1599 Hakluyt Voy. II. i. 242 The Captaine of this castle [Mozambique] hath certaine voyages to this Cafraria..to trade with the Cafars. 1731 Medley Kolben's Cape G. Hope I. 81 The Caffres..are so far from bearing any affinity or resemblance with the Hottentots, that they are a quite different sort of people. 1833 Athenæum 2 Nov. 729 A mission among the Ammakosa, or Kaffers, as they have been erroneously denominated. 1834 Pringle Afr. Sk. xiv. 413 The Caffers are a tall, athletic, and handsome race.

  3. A native of Kafiristan in Asia; see kaffir.
  4. attrib. and in comb. as Caffre-boy, Caffre-slave; Caffre-bread, a South African cycadaceous tree with edible pith; Caffre-corn, one of the names of Indian millet, Sorghum vulgare, cultivated as a cereal in tropical Africa.

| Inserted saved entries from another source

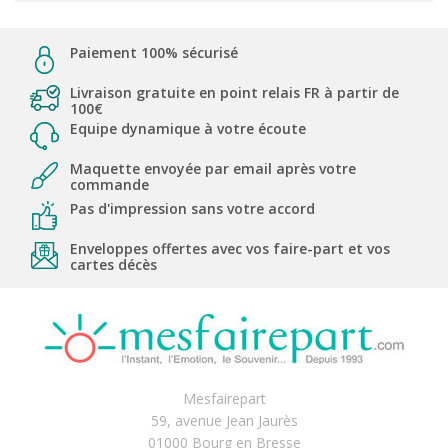
Paiement 100% sécurisé
Livraison gratuite en point relais FR à partir de
100€
Equipe dynamique à votre écoute
Maquette envoyée par email après votre
commande
Pas d'impression sans votre accord
Enveloppes offertes avec vos faire-part et vos
cartes décès
Mesfairepart
59, avenue Jean Jaurès
01000 Bourg en Bresse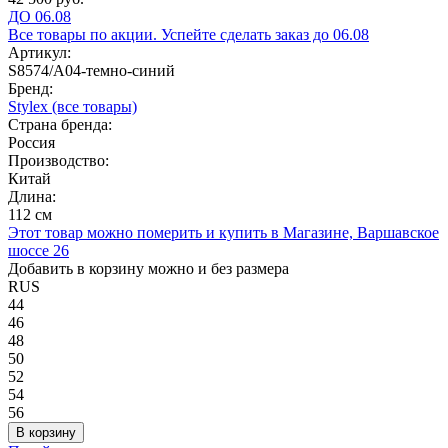
ДО 06.08
Все товары по акции. Успейте сделать заказ до 06.08
Артикул:
S8574/A04-темно-синий
Бренд:
Stylex
(все товары)
Страна бренда:
Россия
Производство:
Китай
Длина:
112 см
Этот товар можно померить и купить в Магазине, Варшавское
шоссе 26
Добавить в корзину можно и без размера
RUS
44
46
48
50
52
54
56
В корзину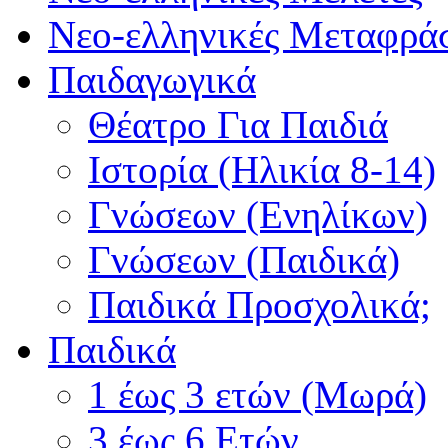
Νεο-ελληνικές Μεταφράσ
Παιδαγωγικά
Θέατρο Για Παιδιά
Ιστορία (Ηλικία 8-14)
Γνώσεων (Ενηλίκων)
Γνώσεων (Παιδικά)
Παιδικά Προσχολικά;
Παιδικά
1 έως 3 ετών (Μωρά)
3 έως 6 Ετών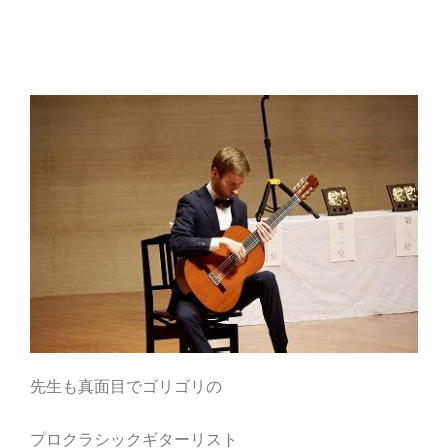
先生も真面目でゴリゴリの
プロクラシックギターリスト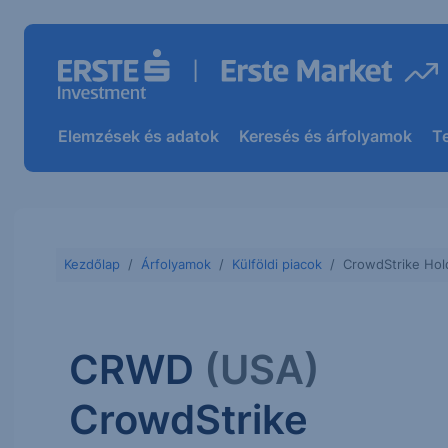
Elemzések és adatok
Keresés és árfolyamok
T
Kezdőlap
Árfolyamok
Külföldi piacok
CrowdStrike Hold
CRWD
(USA)
CrowdStrike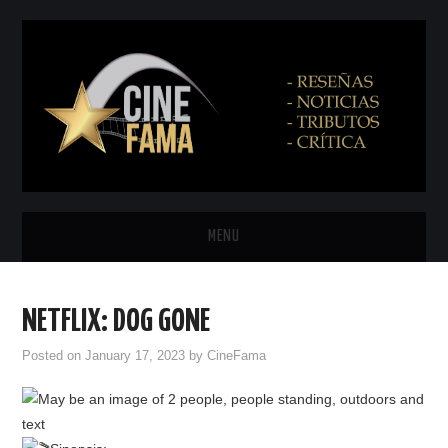
MENU
INICIO
NETFLIX: DOG GONE
PRÓXIMAMENTE
Posted on
January 17, 2023
by
CineFama
EN CINES
NETFLIX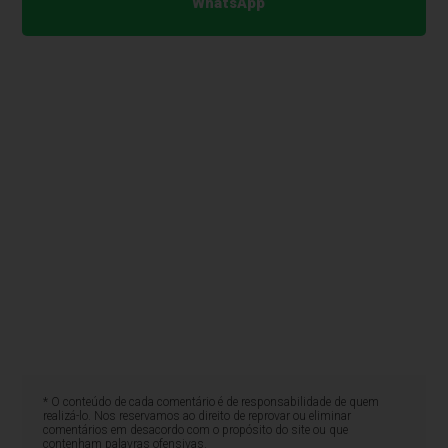
WhatsApp
* O conteúdo de cada comentário é de responsabilidade de quem
realizá-lo. Nos reservamos ao direito de reprovar ou eliminar
comentários em desacordo com o propósito do site ou que
contenham palavras ofensivas.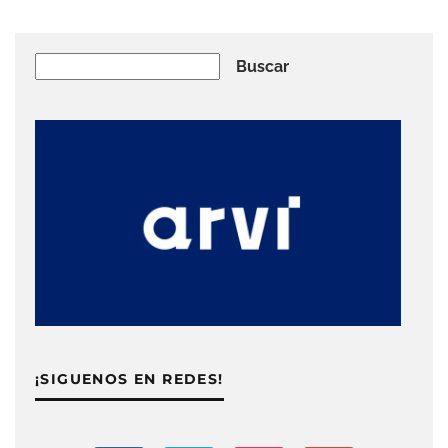
Buscar
Buscar
¡SIGUENOS EN REDES!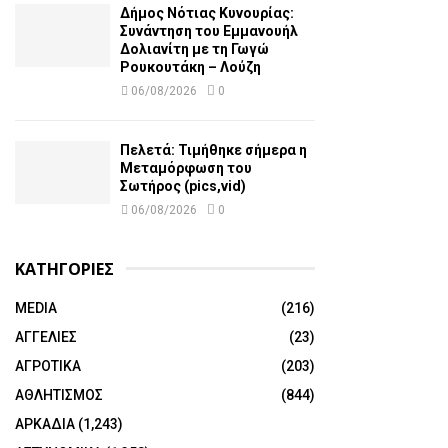
Δήμος Νότιας Κυνουρίας:
Συνάντηση του Εμμανουήλ
Δολιανίτη με τη Γωγώ
Ρουκουτάκη – Λούζη
06/08/2026
0
Πελετά: Τιμήθηκε σήμερα η
Μεταμόρφωση του
Σωτήρος (pics,vid)
06/08/2026
0
ΚΑΤΗΓΟΡΙΕΣ
MEDIA
(216)
ΑΓΓΕΛΙΕΣ
(23)
ΑΓΡΟΤΙΚΑ
(203)
ΑΘΛΗΤΙΣΜΟΣ
(844)
ΑΡΚΑΔΙΑ
(1,243)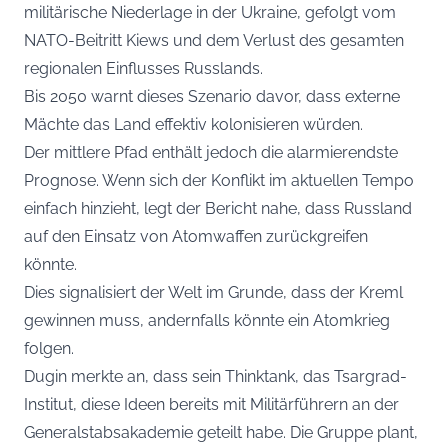
militärische Niederlage in der Ukraine, gefolgt vom
NATO-Beitritt Kiews und dem Verlust des gesamten
regionalen Einflusses Russlands.
Bis 2050 warnt dieses Szenario davor, dass externe
Mächte das Land effektiv kolonisieren würden.
Der mittlere Pfad enthält jedoch die alarmierendste
Prognose. Wenn sich der Konflikt im aktuellen Tempo
einfach hinzieht, legt der Bericht nahe, dass Russland
auf den Einsatz von Atomwaffen zurückgreifen
könnte.
Dies signalisiert der Welt im Grunde, dass der Kreml
gewinnen muss, andernfalls könnte ein Atomkrieg
folgen.
Dugin merkte an, dass sein Thinktank, das Tsargrad-
Institut, diese Ideen bereits mit Militärführern an der
Generalstabsakademie geteilt habe. Die Gruppe plant,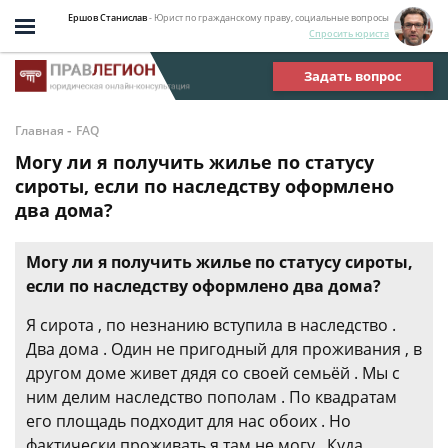
Ершов Станислав
- Юрист по гражданскому праву, социальные вопросы
Спросить юриста
Задать вопрос
-
Главная
FAQ
Могу ли я получить жилье по статусу
сироты, если по наследству оформлено
два дома?
Могу ли я получить жилье по статусу сироты,
если по наследству оформлено два дома?
Я сирота , по незнанию вступила в наследство .
Два дома . Один не пригодный для проживания , в
другом доме живет дядя со своей семьёй . Мы с
ним делим наследство пополам . По квадратам
его площадь подходит для нас обоих . Но
фактически проживать я там не могу . Куда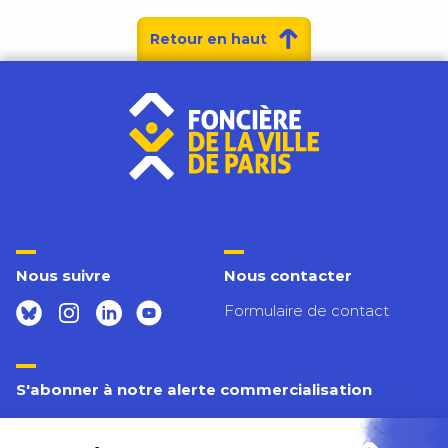
Retour en haut
Nous suivre
Nous contacter
Formulaire de contact
S'abonner à notre alerte commercialisation
Inscrivez-vous pour connaître tous nos prochains
logements disponibles.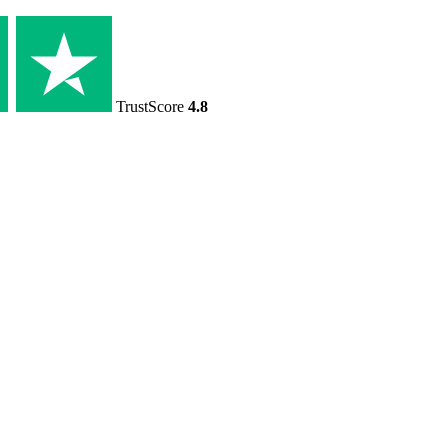
TrustScore
4.8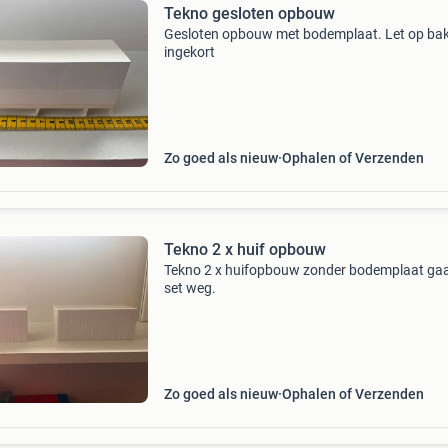
Tekno gesloten opbouw
Gesloten opbouw met bodemplaat. Let op bak
ingekort
Zo goed als nieuw
Ophalen of Verzenden
Tekno 2 x huif opbouw
Tekno 2 x huifopbouw zonder bodemplaat gaa
set weg.
Zo goed als nieuw
Ophalen of Verzenden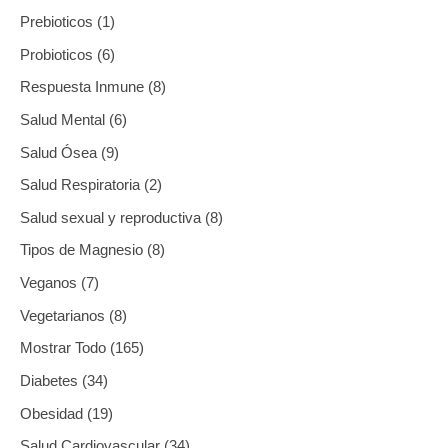
s
s
o
o
s
s
s
s
o
s
t
o
s
o
s
s
s
s
o
o
o
o
o
s
s
o
o
o
Prebioticos
1
s
s
s
o
s
s
s
s
s
s
s
s
s
s
Probioticos
6
s
Respuesta Inmune
8
Salud Mental
6
Salud Ósea
9
Salud Respiratoria
2
Salud sexual y reproductiva
8
Tipos de Magnesio
8
Veganos
7
Vegetarianos
8
Mostrar Todo
165
Diabetes
34
Obesidad
19
Salud Cardiovascular
34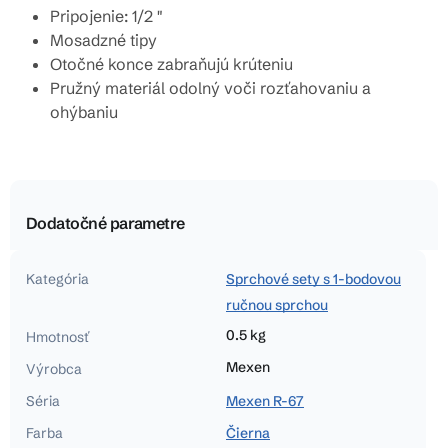
Pripojenie: 1/2 "
Mosadzné tipy
Otočné konce zabraňujú krúteniu
Pružný materiál odolný voči rozťahovaniu a
ohýbaniu
Dodatočné parametre
Kategória
Sprchové sety s 1-bodovou
ručnou sprchou
0.5 kg
Hmotnosť
Mexen
Výrobca
Séria
Mexen R-67
Farba
Čierna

1781 India Gaz. No. 19 (Y.) To be sold by Private Sale two Coffree Boys. 1786 tr. Sparrman's Voy. Cape G. Hope II. 10 The colonists call it Caffer-corn. 1800 M. Symes Embassy Ava 10 (Y.) The Caffre slaves, who had been introduced for the purpose of cultivating the lands. 1803 R. Percival in Naval Chron. X. 27 Which was the case with a Caffree boy. 1866 Treas. Bot. 450 Encephalartos..the interior of the trunk, and the centre of the ripe female cones, contains a spongy farinaceous pith, made use of by the Caffers as food, and hence the trees are called..Caffer-bread.